Capitol to help drug surrenderers

The Provincial Health Office (PHO) and the Cebu Provincial Anti-Drug Abuse Office (CPADAO) will soon conduct trainings for barangay health workers (BHWs) and staff of provincial hospitals to assist drug surrenderers needing medical attention. (CONTRIBUTED PHOTO/CARCAR CITY LGU)

The Provincial Health Office (PHO) and the Cebu Provincial Anti-Drug Abuse Office (CPADAO) will soon conduct trainings for barangay health workers (BHWs) and staff of provincial hospitals to assist drug surrenderers needing medical attention. (CONTRIBUTED PHOTO/CARCAR CITY LGU)

With hundreds of drug dealers and users showing up to voluntarily surrender in the different police stations across Cebu, the province now appears to have a problem that’s better than dealing with drug-related crimes: what to do with self-confessed drug criminals who want to live a life away from crime.
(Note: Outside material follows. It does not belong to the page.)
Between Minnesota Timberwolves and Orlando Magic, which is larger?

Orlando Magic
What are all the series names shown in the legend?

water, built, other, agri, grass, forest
To address the better problem, the Cebu Provincial Capitol has ordered the training of government social workers and health professionals so that they can properly manage the “intervention” needed for drug pushers and users who have surrendered to authorities.

The Cebu Provincial Anti-Drug Abuse Office (CPADAO) and the Provincial Health Office (PHO) will be conducting the trainings on barangay health workers (BHWs), municipal health workers (MHWs) as well as personnel from the province’s 16 district and provincial hospitals.

“What will happen is they will be trained for psycho-educational treatment and life skills training so that they can do the actual interventions to our drug surrenderees. We really have to capacitate them because they are the ones on the ground,” said CPADAO head Carmen Remedios Durano-Meca.

The series of trainings will begin this weekend and will be piloted in Naga City, she added.

The CPADAO is set to wrap up today a series of district orientations which they had conducted with the anti-drug abuse councils (ADACs) of the different cities and municipalities of the province.

Meca said that aside from ADAC members, the chiefs of police as well as municipal and city health workers in the different congressional districts were asked to attend the orientations to equip them with skills on how to conduct the proper profiling, assessment and classification of drug surrenderers depending on the graveness of their drug addiction.

Meanwhile, the actual interventions training for BHWs will focus on surrenderers with severe levels of addiction.

“With the orientations, our frontline workers are ready to administer profiling as well as conduct counselings on the surrenderees,” Meca said.

CPADAO records show that there are now more than 26,000 drug surrenderers all over the province.

The Provincial Health Office (PHO) said nurses and other medical personnel in district and provincial hospitals will be trained to administer medical attention to surrenderers suffering from withdrawal symptoms or psychosis due to drug use.

“Initially, we will focus on the assessment. We’re using one assessment tool now. We have to assess them so we can facilitate what interventions can be done to them,” PHO officer-in-charge Dr. Zoraida Yurango told reporters yesterday.

For his part, Cebu Gov. Hilario Davide III said he will be supporting the programs and other recommendations made by the CPADAO.

“If we have to spend, then we may have to use part of our funds for CPADAO or we can submit a supplemental budget if it’s necessary for this year,” Davide said in his press conference yesterday.